Some jurisdictions have recently abandoned the view that a convicted criminal defendant who wants to recover for malpractice against his or her former lawyer has to prove that he or she was actually innocent of the crime for which they were convicted. My most recent post on this is here. Some of those, however, still require that the plaintiffs show they were exonerated through the criminal process (or what some call "post conviction relief"). In other words, in cases in which a convicted defendant wants to sue a former lawyer alleging they would not have been convicted but for the negligence of the lawyer there are three approaches: requiring that the defendant show actual innocence, requiring that the defendant show post conviction relief (but not necessarily innocence) and not requiring anything other than the typical elements of a torts claim.
In two recent decisions, the Supreme Courts of Mississippi and Kentucky have decided to adopt the approach that requires "exoneration" for the malpractice claim to proceed.
The case in Mississippi is called Trigg v. Farese, and you can read the opinion here. In it, the court concludes that "We join the substantial majority of courts in holding that, because these allegations would entitle the plaintiff to relief from his underlying conviction, he must first pursue them through the criminal-justice process. In other words, a convict must “exonerate” himself by obtaining relief from his conviction or sentence before he may pursue a claim against his defense attorney for causing him to be convicted or sentenced more harshly than he should have been. To the extent prior decisions of this Court or the Court of Appeals suggest otherwise, they are overruled."

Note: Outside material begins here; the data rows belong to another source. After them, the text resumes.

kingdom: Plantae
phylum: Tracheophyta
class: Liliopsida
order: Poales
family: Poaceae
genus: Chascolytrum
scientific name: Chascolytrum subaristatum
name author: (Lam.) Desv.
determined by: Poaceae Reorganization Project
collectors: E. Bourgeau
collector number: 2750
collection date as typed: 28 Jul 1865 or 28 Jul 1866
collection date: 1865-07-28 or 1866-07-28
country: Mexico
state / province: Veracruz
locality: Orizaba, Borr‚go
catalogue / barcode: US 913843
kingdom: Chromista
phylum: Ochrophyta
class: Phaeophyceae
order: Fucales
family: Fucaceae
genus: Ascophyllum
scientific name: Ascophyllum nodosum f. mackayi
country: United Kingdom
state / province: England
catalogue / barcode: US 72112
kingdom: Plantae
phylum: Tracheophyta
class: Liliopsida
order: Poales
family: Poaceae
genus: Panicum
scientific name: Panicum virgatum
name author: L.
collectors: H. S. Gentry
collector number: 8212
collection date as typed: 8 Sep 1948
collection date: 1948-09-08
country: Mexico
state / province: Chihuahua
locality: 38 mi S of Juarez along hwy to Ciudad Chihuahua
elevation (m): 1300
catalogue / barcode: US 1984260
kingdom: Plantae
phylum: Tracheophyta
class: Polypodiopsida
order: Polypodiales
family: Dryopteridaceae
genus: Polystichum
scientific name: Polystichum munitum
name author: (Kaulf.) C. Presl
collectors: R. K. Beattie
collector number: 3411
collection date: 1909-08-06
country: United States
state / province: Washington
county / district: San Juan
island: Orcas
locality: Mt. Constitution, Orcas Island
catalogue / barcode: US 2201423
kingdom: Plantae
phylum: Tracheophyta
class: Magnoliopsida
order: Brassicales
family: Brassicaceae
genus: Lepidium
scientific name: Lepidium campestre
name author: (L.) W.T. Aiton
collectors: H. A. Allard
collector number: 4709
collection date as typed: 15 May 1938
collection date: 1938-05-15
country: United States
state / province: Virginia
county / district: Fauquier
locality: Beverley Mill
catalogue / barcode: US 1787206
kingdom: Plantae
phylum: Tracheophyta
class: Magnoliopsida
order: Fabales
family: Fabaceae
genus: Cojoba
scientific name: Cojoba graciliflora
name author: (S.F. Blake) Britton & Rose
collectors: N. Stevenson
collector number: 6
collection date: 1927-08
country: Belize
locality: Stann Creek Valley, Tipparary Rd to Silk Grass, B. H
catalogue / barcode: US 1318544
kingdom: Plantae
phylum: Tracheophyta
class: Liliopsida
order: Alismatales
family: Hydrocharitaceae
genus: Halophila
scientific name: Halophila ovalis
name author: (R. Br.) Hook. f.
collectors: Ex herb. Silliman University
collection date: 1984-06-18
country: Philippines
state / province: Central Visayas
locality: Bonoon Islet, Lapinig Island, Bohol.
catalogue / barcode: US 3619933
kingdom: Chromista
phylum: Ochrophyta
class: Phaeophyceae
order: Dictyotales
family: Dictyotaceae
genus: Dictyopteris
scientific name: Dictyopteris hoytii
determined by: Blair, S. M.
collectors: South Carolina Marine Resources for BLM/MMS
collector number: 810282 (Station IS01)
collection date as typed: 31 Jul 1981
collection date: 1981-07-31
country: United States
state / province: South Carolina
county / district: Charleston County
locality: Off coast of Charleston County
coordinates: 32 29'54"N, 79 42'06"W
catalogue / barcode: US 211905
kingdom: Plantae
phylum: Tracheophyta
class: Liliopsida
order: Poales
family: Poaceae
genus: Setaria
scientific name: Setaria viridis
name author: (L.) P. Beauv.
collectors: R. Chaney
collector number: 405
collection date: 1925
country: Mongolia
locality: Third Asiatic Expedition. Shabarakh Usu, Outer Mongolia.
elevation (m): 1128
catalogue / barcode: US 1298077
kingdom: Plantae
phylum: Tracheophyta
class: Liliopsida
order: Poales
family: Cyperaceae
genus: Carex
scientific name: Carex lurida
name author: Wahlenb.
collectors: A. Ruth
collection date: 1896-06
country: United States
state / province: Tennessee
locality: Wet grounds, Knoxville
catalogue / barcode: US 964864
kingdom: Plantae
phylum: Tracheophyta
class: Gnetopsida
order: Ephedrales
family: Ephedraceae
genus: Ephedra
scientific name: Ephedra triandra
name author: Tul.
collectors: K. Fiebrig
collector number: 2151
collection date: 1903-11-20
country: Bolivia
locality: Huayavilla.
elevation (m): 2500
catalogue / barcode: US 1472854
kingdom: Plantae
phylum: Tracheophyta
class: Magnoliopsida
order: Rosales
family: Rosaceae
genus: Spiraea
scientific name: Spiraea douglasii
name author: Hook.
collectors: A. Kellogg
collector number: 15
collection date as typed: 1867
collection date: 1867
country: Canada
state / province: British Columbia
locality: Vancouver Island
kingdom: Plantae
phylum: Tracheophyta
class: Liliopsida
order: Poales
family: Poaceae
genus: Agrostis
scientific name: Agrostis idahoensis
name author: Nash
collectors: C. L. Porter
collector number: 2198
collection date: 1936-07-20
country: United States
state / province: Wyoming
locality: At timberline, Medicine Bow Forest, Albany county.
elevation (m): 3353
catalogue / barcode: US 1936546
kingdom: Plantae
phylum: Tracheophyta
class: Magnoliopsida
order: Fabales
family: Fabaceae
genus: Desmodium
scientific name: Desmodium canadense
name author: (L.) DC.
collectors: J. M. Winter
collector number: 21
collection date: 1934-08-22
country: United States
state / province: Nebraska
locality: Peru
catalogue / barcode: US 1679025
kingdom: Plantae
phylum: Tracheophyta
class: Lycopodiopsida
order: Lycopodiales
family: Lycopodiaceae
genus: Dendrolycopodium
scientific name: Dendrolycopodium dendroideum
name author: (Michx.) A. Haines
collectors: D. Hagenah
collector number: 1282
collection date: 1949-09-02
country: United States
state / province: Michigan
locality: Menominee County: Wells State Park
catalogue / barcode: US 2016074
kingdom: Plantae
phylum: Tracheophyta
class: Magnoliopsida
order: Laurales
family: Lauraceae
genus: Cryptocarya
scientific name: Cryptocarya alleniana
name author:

The case in Kentucky is called Lawrence v. Bingham, Greenbaum,Doll, LLP, and you can read the opinion here. In it, the court adopted the following articulation of the Exoneration Rule: "to survive a motion to dismiss for failure to state a claim in a professional malpractice case against a criminal defense attorney, the convicted client must plead in his complaint that he has been exonerated of the underlying criminal conviction. He or she need not prove actual innocence, but they also may not rely solely upon a claim of actual innocence in the absence of an exonerating court decision through appeal or post-conviction order. Further, the statute of limitations on the legal malpractice claim does not begin to run until the postconviction exoneration occurs."